To incarnate is to give flesh and not to give body. It is to act in the absence of things. The image gives flesh, that is, carnal visibility to an absence in an irreducible distance from its model […] in the incarnated image three indissociable authorities are formed: the visible, the invisible, and the gaze that establishes their relation. The image belongs to a strange logic of the included third.


The manifestation of truth entails the incarnation of the world in the flesh of images. The image becomes a human construction, and what gives value to this construction is not to be found outside of the visible but rather within it. The invisible in the image is the word itself. The image produces neither evidence nor truth and can only show what is produced by the gaze. The image awaits its visibility, which emerges from the relation established between those who produce it and those who look at it. As an image, it shows nothing. If it consciously shows something, it communicates and no longer shows its real nature, that is, the expectation of a gaze. This is why, rather than invisible, it is better to speak of an unseen, of what.


My allergy to any lexicon that addresses The Church has brought me some misfortunes in my academic life. It will one day be overcome, but not today. Mondzain’s constant references to the iconic power of images in a religious context keep taking away my enthusiasm for her arguments. I feel she’s on to something new, but then the references to Christ keep taking me back to a place where the gaze is fundamentally different from that of a spectator’s who’s role, in the “spectacle of visibilities” has a more immediate impact. Mondzain states that “[V]iolence within the visible concerns neither images of violence nor the violence of images as such but rather the violence committed against thought and speech in the spectacle of visibilities.

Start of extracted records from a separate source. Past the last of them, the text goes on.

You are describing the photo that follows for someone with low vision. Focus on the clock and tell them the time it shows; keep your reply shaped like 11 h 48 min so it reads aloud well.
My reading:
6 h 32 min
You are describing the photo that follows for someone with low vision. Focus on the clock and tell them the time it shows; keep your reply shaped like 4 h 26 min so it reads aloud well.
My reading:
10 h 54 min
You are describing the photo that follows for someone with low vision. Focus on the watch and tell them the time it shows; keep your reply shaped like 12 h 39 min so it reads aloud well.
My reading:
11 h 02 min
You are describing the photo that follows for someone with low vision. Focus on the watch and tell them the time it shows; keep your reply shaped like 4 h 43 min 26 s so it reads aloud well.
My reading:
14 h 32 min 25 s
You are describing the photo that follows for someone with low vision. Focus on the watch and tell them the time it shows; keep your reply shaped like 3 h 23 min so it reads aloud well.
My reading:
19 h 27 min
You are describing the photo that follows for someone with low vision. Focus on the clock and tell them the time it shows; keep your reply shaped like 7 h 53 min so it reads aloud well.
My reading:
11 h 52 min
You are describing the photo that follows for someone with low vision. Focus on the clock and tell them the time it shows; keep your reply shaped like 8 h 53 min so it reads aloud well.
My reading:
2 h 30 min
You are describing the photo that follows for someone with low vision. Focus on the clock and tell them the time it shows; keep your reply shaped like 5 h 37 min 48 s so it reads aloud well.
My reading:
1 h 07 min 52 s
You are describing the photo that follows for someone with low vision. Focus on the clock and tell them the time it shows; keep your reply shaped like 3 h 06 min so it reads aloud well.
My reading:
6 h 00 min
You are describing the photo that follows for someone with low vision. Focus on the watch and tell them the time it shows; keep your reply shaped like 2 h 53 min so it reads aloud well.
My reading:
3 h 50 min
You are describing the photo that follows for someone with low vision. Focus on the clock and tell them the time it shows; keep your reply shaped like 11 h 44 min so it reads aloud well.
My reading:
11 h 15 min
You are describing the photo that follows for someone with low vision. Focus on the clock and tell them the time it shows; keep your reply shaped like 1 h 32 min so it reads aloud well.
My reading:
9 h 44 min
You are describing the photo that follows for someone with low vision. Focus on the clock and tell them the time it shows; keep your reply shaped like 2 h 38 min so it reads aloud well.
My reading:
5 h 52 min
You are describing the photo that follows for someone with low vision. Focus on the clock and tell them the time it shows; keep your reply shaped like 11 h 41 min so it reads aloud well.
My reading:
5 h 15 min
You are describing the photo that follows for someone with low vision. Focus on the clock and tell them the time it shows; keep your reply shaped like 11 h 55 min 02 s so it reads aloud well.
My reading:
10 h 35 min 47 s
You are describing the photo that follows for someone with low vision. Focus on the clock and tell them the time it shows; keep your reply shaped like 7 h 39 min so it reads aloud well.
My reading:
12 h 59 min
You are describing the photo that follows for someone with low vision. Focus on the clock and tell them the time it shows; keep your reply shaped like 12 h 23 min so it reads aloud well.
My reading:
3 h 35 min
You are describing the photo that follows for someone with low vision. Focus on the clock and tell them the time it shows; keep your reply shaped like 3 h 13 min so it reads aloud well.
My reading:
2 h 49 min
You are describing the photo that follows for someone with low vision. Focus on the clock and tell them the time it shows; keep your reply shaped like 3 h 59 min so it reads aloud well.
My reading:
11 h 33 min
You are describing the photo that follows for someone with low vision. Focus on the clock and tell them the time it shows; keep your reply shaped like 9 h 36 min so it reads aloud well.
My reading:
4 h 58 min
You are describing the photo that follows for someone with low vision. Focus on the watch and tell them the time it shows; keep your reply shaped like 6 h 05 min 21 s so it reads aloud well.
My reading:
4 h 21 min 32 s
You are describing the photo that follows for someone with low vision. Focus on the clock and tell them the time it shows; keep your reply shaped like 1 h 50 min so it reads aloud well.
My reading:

The question of responsibility is a difficult one. How can we decide if one is absolutely responsible for the images one makes for him/herself? How can we become alert and conscious about everything that constitutes that “spectacle of visibilities”? How can we control the violent actions of our gaze? Can we really choose what and how we give meaning to images? At one point, Mondzain addresses what she calls “objects that resist the murderous erosion of idolatrous appropriations” that she describes poetically with the following words:

These works are all the more authoritative because nothing can exhaust them, as if they invariably escape all fixed and definite meaning. They fully assume a kind of atopia that gives their mortality a semblance of eternity. They operate as incarnations of a dubious and endless freedom. They are real, although they are identifiable not in how they appear, nor in the program they fulfill, nor in the circumstances of their commission. They are real, but free of all conditions. Fictions, semblances, and immaterial shapes have a real goal: to satisfy desire by keeping it unsatisfied.

It’s almost cruel to resume Mondzain’s arguments (I don’t even mention her reflection about ‘the screen’ and I recommend reading the article, of course), but as I understand it, her conclusion regarding violence and responsibility indicates that context is the key and, in that sense, an inclusive and collective effort to address images and meaning as something that is constantly being transformed by the way we relate to them, might be an answer. That’s not to say a singular observer is no longer responsible for not having a critical eye, but, instead, that one’s lack of responsibility in this communal space of images is always our responsibility. In her own words:

Every image signifies a dangerous storm, where we must know how to govern.Weare all responsible for the visibilities that we make available and want to share. In a politics of the visible it is not a question of counting voices but of giving each voice a place where it can be heard and of giving each spectator a place where he or she can respond and be heard. The violence of the visible is no more than the disappearance of such a place and thereby the annihilation of the voice.